The same view has also been reiterated in Sri-La-Sri Sivaprakash Pandara Sannadhi Avargal v. T.Parvathi Ammal and others, (1998)2 L.W. 188 and R.Manicka Naicker v. Elumalai Naicker and others, (1995)1 L.W. 731 of the Apex Court. 18. It is therefore clear from the aforesaid decisions and discussion that although after notice, under Survey and Boundaries Act the property has been subdivided, it will not the aggrieved party from moving the Civil Court to establish his title to the property. Even assuming that there was sub division of 383/1A3 relating to an extent of 2.17 acres and patta was issued in the name of the appellants, it will not confer any title on them unless they are able to establish that they have legal title to the property either by purchase or adverse possession. The documents filed on the side of the appellants themselves indicate that in the boundary, the land of the respondents has been shown on the eastern side thereby establishing that the appellants own land only on the west of the land of the respondents.
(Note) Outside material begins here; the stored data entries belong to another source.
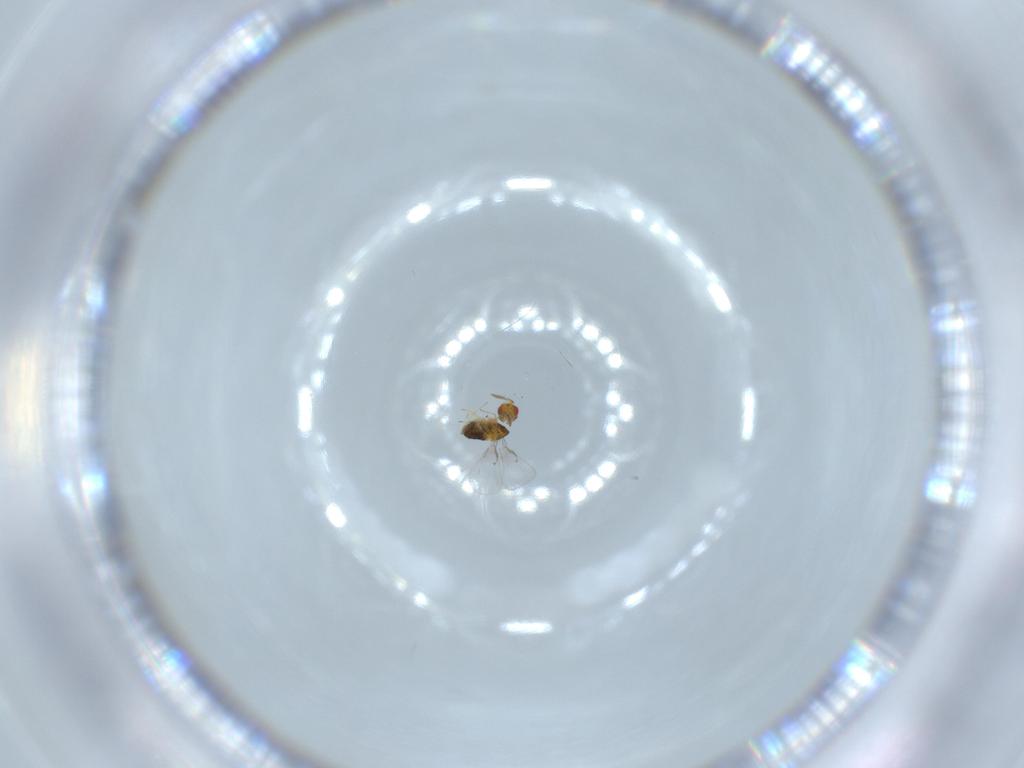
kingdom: Animalia
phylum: Arthropoda
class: Insecta
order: Hymenoptera
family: Trichogrammatidae
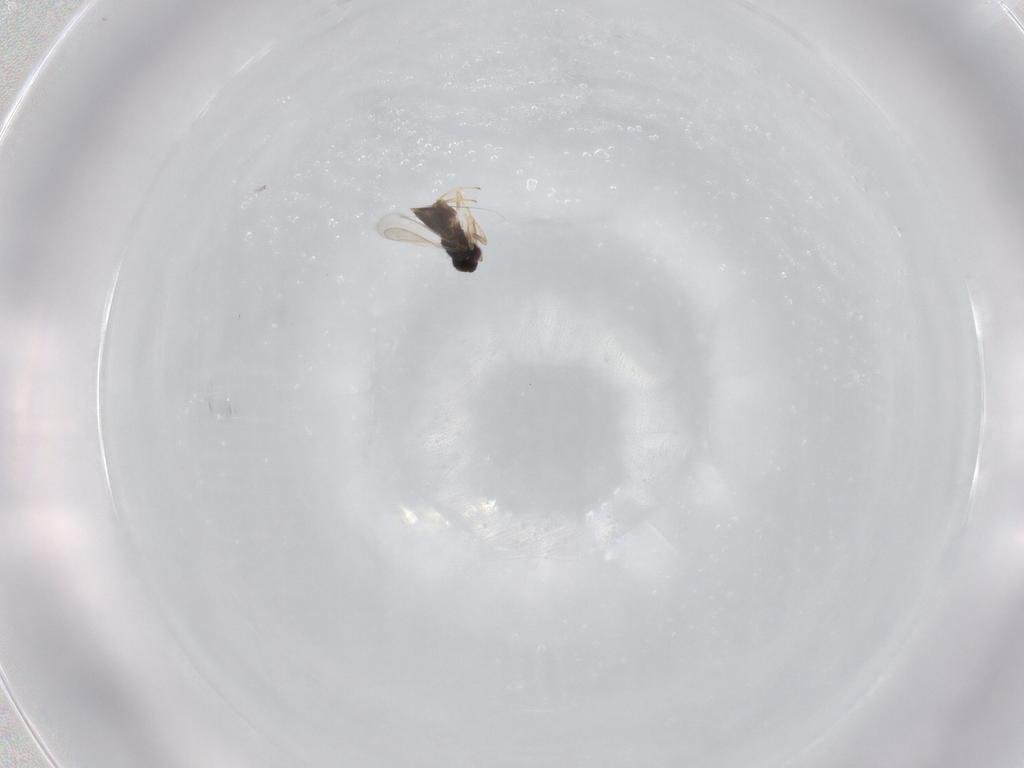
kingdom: Animalia
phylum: Arthropoda
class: Insecta
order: Hymenoptera
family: Aphelinidae
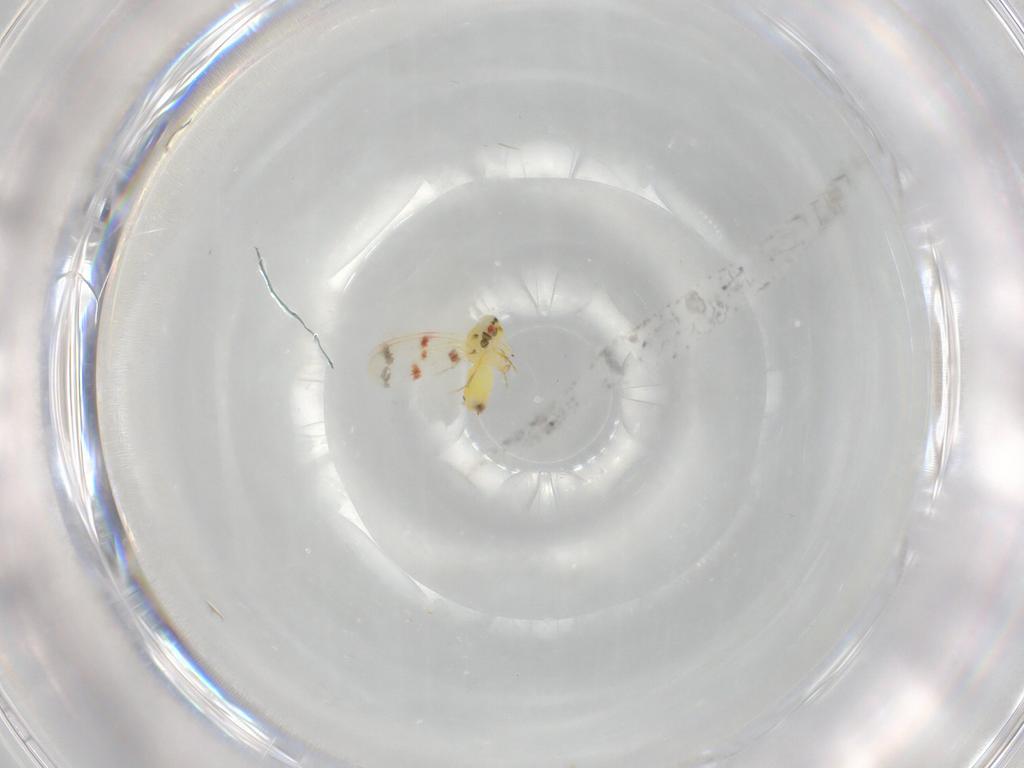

When the total extent claimed by the plaintiffs is about 13.75 acres, simply because in the patta a lesser extent was given, the right, title and interest of the plaintiffs cannot be deprived on that ground. Under the circumstance, both the Courts below based upon the evidence and the documents came to the conclusion that the respondents alone area in possession and enjoyment of the entire suit property, namely, 13.75 acres and this being so, the appellants cannot claim a bit of land measuring 2.17 acres only, which is situated on the west of Subba Naidu’s land. The finding of the lower appellate Court is based on legal evidence and there was proper appreciation of law and hence, no interference is called on. 19. For the reasons stated above, the second appeal fails and is dismissed. However, there will be no order as to costs.